Shaun Pollock is definitely one. His accuracy, skills speak for themselves. And currently, someone I’d say is very interesting. Anrich Nortje has come in and bowling with good pace. He’s finding his feet in international cricket. So that’s a very exciting prospect.

Who is your cricketing idol?

One of the guys that I’ve always looked up to is Kemar Roach. From watching him as a young fast bowler to where he is now. Maybe the pace isn’t there but the skill level hasn’t changed. And that’s why he is one of the greatest.

Your experience of playing with MS Dhoni in CSK during the IPL?

Lungi Ngidi
Chennai Super Kings’ Lungisani Ngidi celebrates fall of Rishabh Pant’s wicket. (Photo by Surjeet Yadav/IANS)

Very good experience for me. A lot of learning happened there. I was given a lot of responsibility as well in a short space of time. He (Dhoni) backed me, the coaching staff backed me and the players did as well. So I felt I just fit in the team quickly. Playing with Dhoni, I got a lot to learn from him.

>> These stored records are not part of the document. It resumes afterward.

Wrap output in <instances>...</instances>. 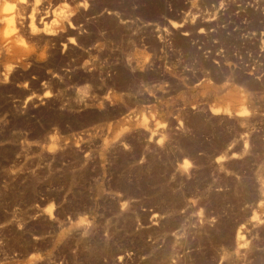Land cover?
<instances>
[{"label":"rangeland","instance_id":"rangeland-1","mask_svg":"<svg viewBox=\"0 0 264 264\" xmlns=\"http://www.w3.org/2000/svg\"><path fill=\"white\" fill-rule=\"evenodd\" d=\"M25 2L0 0V264H264V0Z\"/></svg>","mask_w":264,"mask_h":264},{"label":"bare ground","instance_id":"bare-ground-1","mask_svg":"<svg viewBox=\"0 0 264 264\" xmlns=\"http://www.w3.org/2000/svg\"><path fill=\"white\" fill-rule=\"evenodd\" d=\"M17 2H18V1H17ZM19 3H20L21 6H22V3H23V5H24V3H26V2H25V0H19ZM17 4H18V3H17ZM20 4H19V5H20ZM17 6H18V5H17ZM14 19H15V18H14Z\"/></svg>","mask_w":264,"mask_h":264}]
</instances>
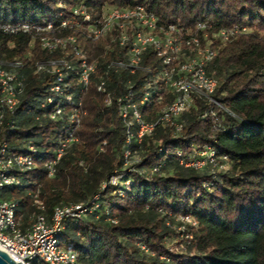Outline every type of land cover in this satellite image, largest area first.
I'll list each match as a JSON object with an SVG mask.
<instances>
[{"label": "trees", "instance_id": "trees-1", "mask_svg": "<svg viewBox=\"0 0 264 264\" xmlns=\"http://www.w3.org/2000/svg\"><path fill=\"white\" fill-rule=\"evenodd\" d=\"M61 1L64 9L57 6L58 0H0V23L57 25L62 19L70 20L71 9L79 5L92 16L103 6L142 5L163 24L192 27L206 22L215 30L240 25L250 32L217 44V56L207 69L217 81L214 99L226 112L217 110L214 117L201 120L199 112L205 105L198 103L182 117L180 133L157 127L141 145H133L140 147L142 168L158 161L165 165L149 180L124 175L121 181L130 179L129 188L107 186L101 191L111 175L122 172L125 133L115 107H105L93 80L83 97L86 114L76 133L79 143L62 156L56 176L47 177L43 164L53 158L67 126L51 121L39 108L51 77L26 72L28 86L12 126L6 121L0 128V143L6 142L11 151L24 153L28 144L37 150L36 167L21 175L22 185L6 186L1 192L2 199L18 204L21 229L31 223L36 193L48 218L57 206L85 203L99 194L98 219L94 215L67 219L57 234L60 245L75 252L81 264H264V0ZM75 31L56 34L75 35ZM31 40L32 35H0V58L24 62L31 54L33 62L63 57L77 61L69 50H42L38 40L29 48ZM81 45L90 59L101 55L102 45L88 41ZM142 113L146 121L152 119L148 107ZM158 142L163 148L160 153ZM204 145L228 159V170L217 175L210 189L203 186L211 179L207 171L182 167L174 155L179 150L186 156L193 147ZM106 208L117 224L106 221ZM159 209L197 222L195 228L186 227L191 238L183 241V254L169 251L167 242H178V233L167 225L172 217L158 213ZM139 245L152 255L141 252Z\"/></svg>", "mask_w": 264, "mask_h": 264}, {"label": "built area", "instance_id": "built-area-1", "mask_svg": "<svg viewBox=\"0 0 264 264\" xmlns=\"http://www.w3.org/2000/svg\"><path fill=\"white\" fill-rule=\"evenodd\" d=\"M57 6L65 8L61 0ZM71 12L70 20L62 19L57 25L52 22L43 25L0 23V35H32L29 48L38 40L42 50H69L77 60L73 63L63 57L33 62L31 54L26 55L24 62L0 58V128L6 121L12 126L28 86L26 72L33 77L50 76L52 82L39 108L51 121L67 126L65 134L58 139L53 158L43 164L47 177L54 178L62 156L79 143L76 133L86 114L83 97L93 80L105 107H115L125 133L122 172L111 175L101 185V191L107 186L129 188L130 179L121 181L124 175L138 174L149 180L165 165L164 161H158L149 168H142L140 147L133 145H141L144 137L152 135L157 127L180 133L184 127L182 117L196 109L198 103L205 105L199 112L201 120L214 117L217 110L226 112L214 99L217 81L207 69L217 56V44H226L249 33V29L233 25L215 30L206 22H198L192 27L163 24L142 5L108 7L107 10L103 6L94 16L83 5L73 7ZM68 29L78 33L57 36L56 33ZM85 41L102 45L101 55L90 59L81 45ZM72 73H75V79L70 78ZM144 107L151 113L149 121L143 117ZM157 145L158 152H162L161 142ZM36 151L35 146L28 144L26 152L18 153L11 151L6 142L0 143V250L21 264H81L75 252L60 245L57 234L64 229L67 219L93 215L98 219L95 213L101 206L99 194L85 203L57 206L48 218L36 193L32 197L35 212L24 229L16 217L18 204L1 198L4 187L22 185L21 175L36 167ZM174 155L182 167L207 171L211 176L203 185L207 189L212 187L218 174L228 170L227 157L218 156L209 145L193 147L186 156L179 150ZM158 213L169 214L173 222L167 220L168 227L178 230L186 239L191 238L186 235V227H197L192 217H173L161 209ZM103 214L107 222L117 224L107 208ZM139 248L144 254L152 255L145 245H139Z\"/></svg>", "mask_w": 264, "mask_h": 264}, {"label": "rangeland", "instance_id": "rangeland-1", "mask_svg": "<svg viewBox=\"0 0 264 264\" xmlns=\"http://www.w3.org/2000/svg\"><path fill=\"white\" fill-rule=\"evenodd\" d=\"M108 9V6H105V10ZM250 32V30H249ZM176 233H178V242L177 240H170L167 242L168 245V249L171 253H176V254H183L184 253V244L183 241H185L186 239L184 237H181V234H179L178 230L176 231ZM189 239V238H188Z\"/></svg>", "mask_w": 264, "mask_h": 264}, {"label": "water", "instance_id": "water-1", "mask_svg": "<svg viewBox=\"0 0 264 264\" xmlns=\"http://www.w3.org/2000/svg\"><path fill=\"white\" fill-rule=\"evenodd\" d=\"M0 264H21L14 262L4 251L0 250Z\"/></svg>", "mask_w": 264, "mask_h": 264}]
</instances>
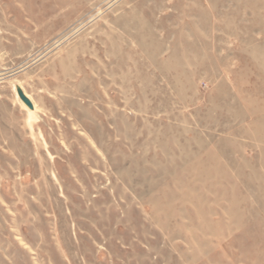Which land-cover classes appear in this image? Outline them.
<instances>
[{
	"label": "rangeland",
	"instance_id": "rangeland-1",
	"mask_svg": "<svg viewBox=\"0 0 264 264\" xmlns=\"http://www.w3.org/2000/svg\"><path fill=\"white\" fill-rule=\"evenodd\" d=\"M0 264H264V0H0Z\"/></svg>",
	"mask_w": 264,
	"mask_h": 264
},
{
	"label": "water",
	"instance_id": "water-1",
	"mask_svg": "<svg viewBox=\"0 0 264 264\" xmlns=\"http://www.w3.org/2000/svg\"><path fill=\"white\" fill-rule=\"evenodd\" d=\"M15 90H16V94L18 96V98L20 99V101H22L24 103V105L32 110L33 109V105L31 100L26 96V94L23 92V90L21 89L20 86L16 85L15 86Z\"/></svg>",
	"mask_w": 264,
	"mask_h": 264
},
{
	"label": "bare ground",
	"instance_id": "bare-ground-1",
	"mask_svg": "<svg viewBox=\"0 0 264 264\" xmlns=\"http://www.w3.org/2000/svg\"><path fill=\"white\" fill-rule=\"evenodd\" d=\"M25 93V92H24ZM26 94V93H25ZM26 96L30 99V97L26 94ZM31 100V99H30ZM32 102V101H31ZM23 103V102H22ZM32 105H33V109L32 110H30L29 109V111H30V113H32L33 112V110H34V104L32 103Z\"/></svg>",
	"mask_w": 264,
	"mask_h": 264
}]
</instances>
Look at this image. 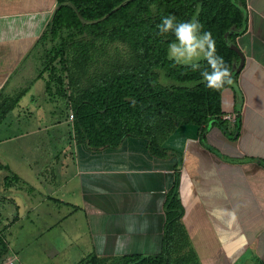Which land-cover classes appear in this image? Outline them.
Wrapping results in <instances>:
<instances>
[{
	"label": "crops",
	"instance_id": "1",
	"mask_svg": "<svg viewBox=\"0 0 264 264\" xmlns=\"http://www.w3.org/2000/svg\"><path fill=\"white\" fill-rule=\"evenodd\" d=\"M57 3L0 0V95L5 98L29 93L26 75L36 73L35 49ZM248 17V30L237 38L242 98L236 103L232 88L223 94V109L239 120L227 121L226 129L213 122L203 130L178 126L163 143L166 154H153L144 138L92 149L73 142L74 135L67 140L62 117L36 129L31 120L40 118L43 104L36 103L35 94L31 100L38 108H24L26 118L17 112L19 104L7 114L0 125V163L31 184L21 190L32 197L23 202L39 210L42 220L60 208L82 211L86 240L80 238L78 256L160 253L167 194L177 179L181 224L202 264H229L249 249L264 264V0H248ZM44 112L48 119L52 112ZM42 134L47 142L40 140ZM8 174L0 167V177Z\"/></svg>",
	"mask_w": 264,
	"mask_h": 264
},
{
	"label": "trees",
	"instance_id": "2",
	"mask_svg": "<svg viewBox=\"0 0 264 264\" xmlns=\"http://www.w3.org/2000/svg\"><path fill=\"white\" fill-rule=\"evenodd\" d=\"M170 15L175 16L177 22L196 16L203 31L211 33L216 52L223 57L234 80V85L227 88L234 90L236 103L242 98L237 87L242 67L237 38L248 30V0H58L47 30L52 39L60 35L64 39L61 46L55 48V55L63 64L67 62L77 67L91 64L98 51H105L108 42L131 49L128 61L116 60L114 72L103 74L93 88L82 89V95L73 98L74 121L81 136L78 142L100 150L115 149L127 138H144L148 149L160 156L168 153L163 143L178 126L194 125L203 130L204 125L213 122L226 129L228 120L224 116L234 112L223 109L225 90L209 89L199 71L177 65L166 56L173 37L156 35V25L162 17ZM65 29L70 32L63 37ZM44 36L45 32L41 38ZM201 65L208 67L204 61ZM53 66L54 75L49 74L50 78L45 81L48 89L53 83H62L58 68ZM162 76L166 83L162 82ZM38 78L45 76L41 73ZM19 96L0 95V125L19 104ZM3 97L13 103L4 105ZM0 167L9 171L6 183L23 186L28 183L8 165L0 163ZM9 202L6 195L0 196V211ZM10 205L14 208L10 222L15 223L20 217L15 213L18 207L12 202ZM165 210L162 251L152 255L115 256L117 264H202L181 224L184 209L177 179L167 194ZM189 246L190 251L186 252ZM89 257L93 264L103 263L96 253Z\"/></svg>",
	"mask_w": 264,
	"mask_h": 264
},
{
	"label": "rangeland",
	"instance_id": "3",
	"mask_svg": "<svg viewBox=\"0 0 264 264\" xmlns=\"http://www.w3.org/2000/svg\"><path fill=\"white\" fill-rule=\"evenodd\" d=\"M47 29L45 36L40 39L35 49L36 73L38 75L43 73L45 76V80H43L46 81V78H50L49 74L54 75L53 65H56L62 83L60 81L57 85L53 83L48 89L42 79H36L34 75L36 73L27 75L24 73L27 76L26 81L29 83L30 91L28 94H21L18 97L20 103L17 112L22 113L21 118H26L23 116L24 112H27L24 108H27L28 105L34 109L38 108L33 106L35 102L31 100L32 94H35L33 99L38 105L43 104V108H38L42 112V114L39 113L40 118L36 116L33 121L29 117L34 123V128H45L47 125L55 124L57 119L62 117L65 121L67 140L73 139L74 135L73 142L77 143L80 134L77 132L74 121L73 98L76 99V97L81 96L82 92L80 91L93 88L103 74L114 72L116 70V66H114L116 60L118 62L128 61L131 49L127 45L108 42L105 45V51L101 50L96 53L93 64L87 63L86 66L80 65L78 67L67 62L63 64L60 57L55 55V48L60 47L64 39L61 38V35L52 39L53 37L49 35ZM69 32L65 29L62 31V36H67ZM107 62L108 65H106ZM4 100L6 106L13 103V100L9 101L3 97L2 101ZM22 106L23 109L20 110ZM48 109L52 113L48 112ZM44 110L48 112V119L45 118ZM157 132L160 135L162 130ZM41 136L40 140L44 138L47 142L46 134ZM36 141L39 142V139L36 138ZM11 185L6 183L5 176L1 175L0 196L6 195L12 203L17 205L18 208L15 213L20 217L15 223L10 222L13 219L12 212L14 211V208L10 205L11 202L6 204L0 211L2 215L0 221V264H93L89 257L90 254L83 257L78 256L83 250L81 246L82 239L86 240V236L82 238L86 228V218L80 209L76 208L75 212L69 214L63 208H60L59 213L52 212L48 217H45V220H42V216L38 217L39 210L33 211L25 206L24 199L32 197L30 194L21 193L23 185H20V189L15 182H13L14 188H10ZM29 187H31V184L24 183L25 190ZM12 189L13 194L10 192ZM29 200L31 201V199ZM189 249L190 246L186 247L185 251L187 252ZM257 256L255 249H249L240 259L229 264H261L254 259ZM99 257L103 259L102 264H117L115 256Z\"/></svg>",
	"mask_w": 264,
	"mask_h": 264
},
{
	"label": "clouds",
	"instance_id": "4",
	"mask_svg": "<svg viewBox=\"0 0 264 264\" xmlns=\"http://www.w3.org/2000/svg\"><path fill=\"white\" fill-rule=\"evenodd\" d=\"M156 29L158 36L171 34L173 37L167 46V58L177 65L199 71L209 89L222 92L234 85L231 70L223 57L217 54L211 33L203 31V25L196 16L179 22L175 16H165L156 25ZM202 61L207 63V68H202ZM161 80L166 83L163 76Z\"/></svg>",
	"mask_w": 264,
	"mask_h": 264
},
{
	"label": "built area",
	"instance_id": "5",
	"mask_svg": "<svg viewBox=\"0 0 264 264\" xmlns=\"http://www.w3.org/2000/svg\"><path fill=\"white\" fill-rule=\"evenodd\" d=\"M224 118L228 121H232L234 122L237 118V114L233 113V114H227L224 116Z\"/></svg>",
	"mask_w": 264,
	"mask_h": 264
}]
</instances>
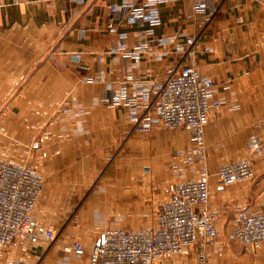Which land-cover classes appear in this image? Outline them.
<instances>
[{"label":"crops","instance_id":"crops-1","mask_svg":"<svg viewBox=\"0 0 264 264\" xmlns=\"http://www.w3.org/2000/svg\"><path fill=\"white\" fill-rule=\"evenodd\" d=\"M203 1L197 11L195 0H167L153 24L122 6L143 0H0V153L40 165L45 188L34 218L55 235L30 242L29 257L0 253V264H92L106 228L155 224L173 193V156L191 149L192 137L160 127L139 133L129 112H145L190 64L189 52L223 101L204 137L219 229L240 208H258L264 161L249 185L225 188L215 174L264 140V0ZM75 243L81 252L67 250ZM210 252V264H264V246Z\"/></svg>","mask_w":264,"mask_h":264},{"label":"built area","instance_id":"built-area-1","mask_svg":"<svg viewBox=\"0 0 264 264\" xmlns=\"http://www.w3.org/2000/svg\"><path fill=\"white\" fill-rule=\"evenodd\" d=\"M166 1L143 0L139 5L127 2L122 6L130 9L134 20L158 24L159 5ZM194 7L201 11L206 4L195 0ZM117 11V7H111L112 14ZM188 57L190 64L161 85L145 112H129L139 133H148L155 127L190 132L193 147L173 156V193L156 212L152 227L106 228L91 253L92 264H210L211 249L218 253L223 243L253 249L264 246V199L257 209L240 208L224 234L219 229L221 211L211 203L212 174L204 137L212 115L223 106V101L216 98L214 80L202 75L193 63L194 52H189ZM48 139L49 134L41 138ZM258 161H264L262 139L247 149L243 159L220 167L215 177L225 188L252 184ZM44 188L40 165L19 163L0 153V253L14 255L20 250L29 257L30 242H53L54 229L42 226L34 218ZM67 250L81 252L83 246L75 243ZM5 264H24V260Z\"/></svg>","mask_w":264,"mask_h":264},{"label":"rangeland","instance_id":"rangeland-1","mask_svg":"<svg viewBox=\"0 0 264 264\" xmlns=\"http://www.w3.org/2000/svg\"><path fill=\"white\" fill-rule=\"evenodd\" d=\"M10 157V159H16V161H18L19 159H21V158H18V157H15V156H9ZM25 159H30V158H25ZM153 215H154V212H153ZM140 222H141V220H140ZM149 227H152V225L150 226H148V228ZM231 250H232V248L231 249H228V253H230L231 252Z\"/></svg>","mask_w":264,"mask_h":264}]
</instances>
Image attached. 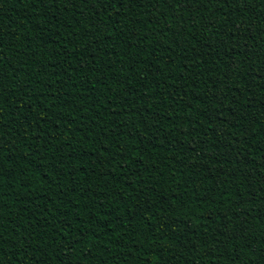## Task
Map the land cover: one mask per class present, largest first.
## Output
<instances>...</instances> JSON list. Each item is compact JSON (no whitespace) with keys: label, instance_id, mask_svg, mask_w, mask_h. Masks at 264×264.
<instances>
[{"label":"trees","instance_id":"1","mask_svg":"<svg viewBox=\"0 0 264 264\" xmlns=\"http://www.w3.org/2000/svg\"><path fill=\"white\" fill-rule=\"evenodd\" d=\"M64 7L0 0L4 260L33 264L10 253L34 231L40 264H255L264 0Z\"/></svg>","mask_w":264,"mask_h":264},{"label":"snow or ice","instance_id":"2","mask_svg":"<svg viewBox=\"0 0 264 264\" xmlns=\"http://www.w3.org/2000/svg\"><path fill=\"white\" fill-rule=\"evenodd\" d=\"M80 2L82 3H87L88 0H80ZM124 0H95V6H98L99 9L103 10V11H107V8L111 7L112 5H115L117 3H120L121 6L123 5ZM173 3H177V4H197V6H202L205 3L208 4H212V3H227V0H172ZM250 2V0H244V3H248ZM40 3L42 4H52L54 7H56L57 5H59L60 3H64L65 7H64V11H67V6L68 4H72L73 7H75L76 4V0H40ZM57 11H60L59 7L56 8ZM183 8L180 9L181 12H183ZM97 17H101V12L97 11L96 13ZM96 27V30L99 31V27ZM111 34H115V33H111ZM3 47V42H2V37H0V48ZM95 59V57H93V60ZM262 71H264V69H262ZM0 79H2V77H0ZM3 93H2V89H0V97H2ZM224 99H227V96H224ZM213 103H215V101H213ZM208 111H211V108L208 109ZM3 100L0 99V121L3 120ZM11 115V114H10ZM12 124H15V119H13L11 121ZM39 124V121H38ZM30 126V125H29ZM21 127H23V125H21ZM12 131H15V129L13 128ZM222 134V133H221ZM9 135V132L7 129H3L0 130V139L3 138V136ZM19 135V134H18ZM7 149L3 146L0 145V152L3 153H7ZM61 151H63V148H61ZM51 155V159L55 160V155ZM9 164H10V169L6 170L3 168L2 164L3 162L0 161V178H2L5 175V172L7 171L9 179L15 178L16 177V173L14 171H11L12 167H15V162L13 159H9L8 160ZM63 163V157H61L60 161H57V164H61ZM264 183V182H262ZM57 187H59V185H57ZM261 192H264V186H262L260 188ZM61 195L63 193H60ZM250 202H255L254 199L251 200ZM83 222L80 221L79 224H82ZM247 219L240 221V229L239 232L241 234L246 233L248 237H251V232L248 230L247 227H245L247 225ZM31 226V225H30ZM39 226V225H37ZM48 227L50 229H52V232L54 234V236H48L47 238L49 240H52L54 237H61L63 238V244L60 245L58 244L57 247H63V246H70L69 247V251H73L75 250V245L72 243V241L69 239V237L71 236V233L74 231L73 229V225L72 223H65L63 220L58 221L55 228H53V226L51 224H48ZM106 227V225L104 226ZM225 227H227V224L225 225ZM161 231H163V229H161ZM17 236H19V233H17ZM29 237H32L31 239H29L28 237H24V238H20V245L19 248H17V245L15 243L12 244V251L10 253V255L12 257H17L20 255V250L23 249L24 251V256L28 259H32L33 264H40V262L38 260L35 259L34 256H30L29 255V250H31L32 253H35L38 249L36 247H33L34 244V240L36 238V234L34 231L29 232ZM233 237H230V239ZM236 239L241 238L240 236H236ZM161 239H163V237H161ZM7 241H5V236L4 233L2 231H0V248H2L3 243H5ZM82 241L81 240H76L75 244H81ZM217 244L220 243L219 240L216 241ZM251 243V241H250ZM40 247H43V245H40ZM49 247H51V245H49ZM8 253V252H7ZM252 254L255 257V264H264V242L261 243L260 245V249L257 252V250L255 248L252 249ZM9 255V253H8ZM7 255V256H8ZM4 256H5V252L0 251V264H9L8 261L4 260ZM91 256V251L89 250L87 252V254L85 255V259H89V257ZM70 259V257H69ZM236 259H239V257H236ZM17 264H19V261H17ZM63 264V262H62ZM89 264H91V262L89 261Z\"/></svg>","mask_w":264,"mask_h":264}]
</instances>
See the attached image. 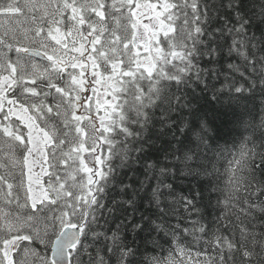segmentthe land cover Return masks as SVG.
<instances>
[{
    "label": "snow or ice",
    "instance_id": "snow-or-ice-1",
    "mask_svg": "<svg viewBox=\"0 0 264 264\" xmlns=\"http://www.w3.org/2000/svg\"><path fill=\"white\" fill-rule=\"evenodd\" d=\"M20 16L0 189L27 169L26 211L0 212V264H264V0H0ZM77 159L71 198L56 172Z\"/></svg>",
    "mask_w": 264,
    "mask_h": 264
},
{
    "label": "rangeland",
    "instance_id": "rangeland-1",
    "mask_svg": "<svg viewBox=\"0 0 264 264\" xmlns=\"http://www.w3.org/2000/svg\"><path fill=\"white\" fill-rule=\"evenodd\" d=\"M23 18L24 17H22V16H20V17H9V18L0 17V35L3 34L5 29H9V30L17 29L18 30V34H19L21 30L32 27L31 23L30 22H26L25 18L24 19ZM146 22L147 21H145V23ZM111 27H114V25H111ZM117 34L124 35L123 32H118ZM128 37H129V39H131L130 31L128 33ZM121 47H122V45H121ZM136 51H139V52L143 53V48L140 47ZM37 60H39V58H37ZM21 62L23 63V61H21ZM29 70H31V65L30 64H29ZM97 91L101 94V99H105L106 98V97L103 96L104 89L100 85H97ZM88 97L92 98V105H93L92 115H97V113L95 111L96 93H94L91 89H89L88 92H87V96H85L84 99H87ZM107 99H110V97H107ZM100 114L102 115L103 112L101 111ZM38 123H39V121H38ZM41 126H43V125L41 124ZM2 148H3V140H0V164H3L4 159H5L3 151H2ZM77 163L78 164L76 166V169H78V167H79V161ZM40 167L41 166L38 163L35 164V165H32L31 166L32 172L33 173H39L40 172ZM24 171H25V174H24L23 177H21L20 167H16L14 169L15 177H17L16 180L17 179L19 180L18 183L20 184L21 181H23V187H20L22 192H23V202H22V204L19 203L20 206L24 204L25 192H26V189H27V169H25ZM2 172H3V168L0 167V173H2ZM49 172H50V169H49ZM71 175H74L75 180H76V178H79V180H77V182H76V183H79L80 182V178L83 176V173H80L78 171H74V173H71ZM61 176H66V175L62 174ZM47 180H48L47 176L42 177V181L45 183V186L47 185ZM53 181H55V180L53 179ZM72 184H70V185L68 184L69 188L71 189L70 192L68 191V193H71V198H74L76 195L80 194V191L77 188H73ZM8 191L9 190L7 189V187H5L4 189H0V212H3L5 214L11 213L12 215H21V214H23L24 210L23 211L21 210L20 211L21 214H20L19 212L13 211V209L10 207L11 199H13V198H10V197L12 195H14V192H12L11 196H8ZM20 208L21 209H25L23 207H20ZM24 258L25 259H29V260H27V262H28V264H31V260H30L31 257L30 256H26Z\"/></svg>",
    "mask_w": 264,
    "mask_h": 264
},
{
    "label": "trees",
    "instance_id": "trees-1",
    "mask_svg": "<svg viewBox=\"0 0 264 264\" xmlns=\"http://www.w3.org/2000/svg\"><path fill=\"white\" fill-rule=\"evenodd\" d=\"M150 2H158V0H150ZM109 27H111V25ZM25 83H27V81H25ZM61 125H62V121H61ZM65 131H67V129H65ZM73 135H75L74 129H73ZM70 147H72V146L71 145L65 146L64 147V152H68ZM248 147L251 148L252 146L251 145H248ZM231 159H232V157L229 156L228 157V160H231ZM228 160L221 161V165H222L221 172L222 173H226L225 174V177H224V180L222 181L223 186H225V194H227V191H228V187H227L229 185L228 177L232 175V167L228 164ZM77 162H78V160H76L75 163H73L72 160H68V162H66L65 164L59 165L58 171L56 172V175H58V176L61 177L60 183H62V184L65 185V189H64L65 192H68V191L70 192V190H71L69 188L68 184L70 185V184H72V182L73 183L74 182L76 183L77 180H79V178H76V180L74 181V179H73L74 178V175H71V173H74V169H76V166L78 164ZM233 164H234V161H233ZM52 171L53 170L50 169V172H52ZM62 174H65L66 176H61ZM56 175L53 176V179L54 180H56ZM17 181L18 180H15V182H17ZM5 187L6 186H4L3 189ZM13 192H14V195H12L10 198H13L12 200H16L17 199V203H18V206H19L20 211L21 210H24V212H25L26 209H21L20 208V205H19V202H20V204H22V202H23V199H21V197L23 198L22 192L20 190H18V189L13 190ZM252 223L254 225H256V228H255L256 235H260V231H261L260 225L264 224V219L257 218ZM26 260H29V259H26ZM30 260H31V258H30Z\"/></svg>",
    "mask_w": 264,
    "mask_h": 264
},
{
    "label": "flooded vegetation",
    "instance_id": "flooded-vegetation-1",
    "mask_svg": "<svg viewBox=\"0 0 264 264\" xmlns=\"http://www.w3.org/2000/svg\"><path fill=\"white\" fill-rule=\"evenodd\" d=\"M18 182H19V180L17 182H14L15 185H19ZM16 189L21 190L20 187L19 188H16ZM16 189H14V190H16ZM10 207L13 209V211L19 212L21 214L20 209H19V206H18V203H17V199L16 200H12L11 199V205H10ZM0 255H2V253H0Z\"/></svg>",
    "mask_w": 264,
    "mask_h": 264
},
{
    "label": "bare ground",
    "instance_id": "bare-ground-1",
    "mask_svg": "<svg viewBox=\"0 0 264 264\" xmlns=\"http://www.w3.org/2000/svg\"><path fill=\"white\" fill-rule=\"evenodd\" d=\"M24 19V18H23ZM73 177V176H72ZM73 183V182H72ZM21 199H23L22 197H21ZM20 203V202H19ZM8 207V206H7ZM23 211V210H22Z\"/></svg>",
    "mask_w": 264,
    "mask_h": 264
}]
</instances>
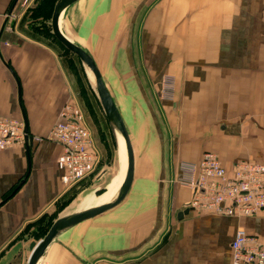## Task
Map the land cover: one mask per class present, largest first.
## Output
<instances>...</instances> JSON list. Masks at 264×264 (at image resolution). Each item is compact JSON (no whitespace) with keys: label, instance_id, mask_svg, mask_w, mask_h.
Segmentation results:
<instances>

Certain situations where you might be a day in the headlights, he’s able to just call me down and just remind that you know at the end of the day, it’s still a game. Very very good experience and I really enjoyed working with him.

Do you think lack of a stable future and financial insecurity is forcing cricketers to take the Kolpak Route?

Obviously finance is a massive thing and a massive part of the sport. And I firmly believe that every cricketer always wants to play for their country. But there comes certain stages where you find yourself not playing or you don’t see yourself in the future plans. You know it’s a difficult one (to comment on). Because it’s a personal choice.

No one forces you to sign a Kolpak or anything like that. But we can’t run away from it. Finances are a massive part of the sport and if someone picks to look after their family financially, you can’t really judge them on that. It’s always a personal decision in my eyes.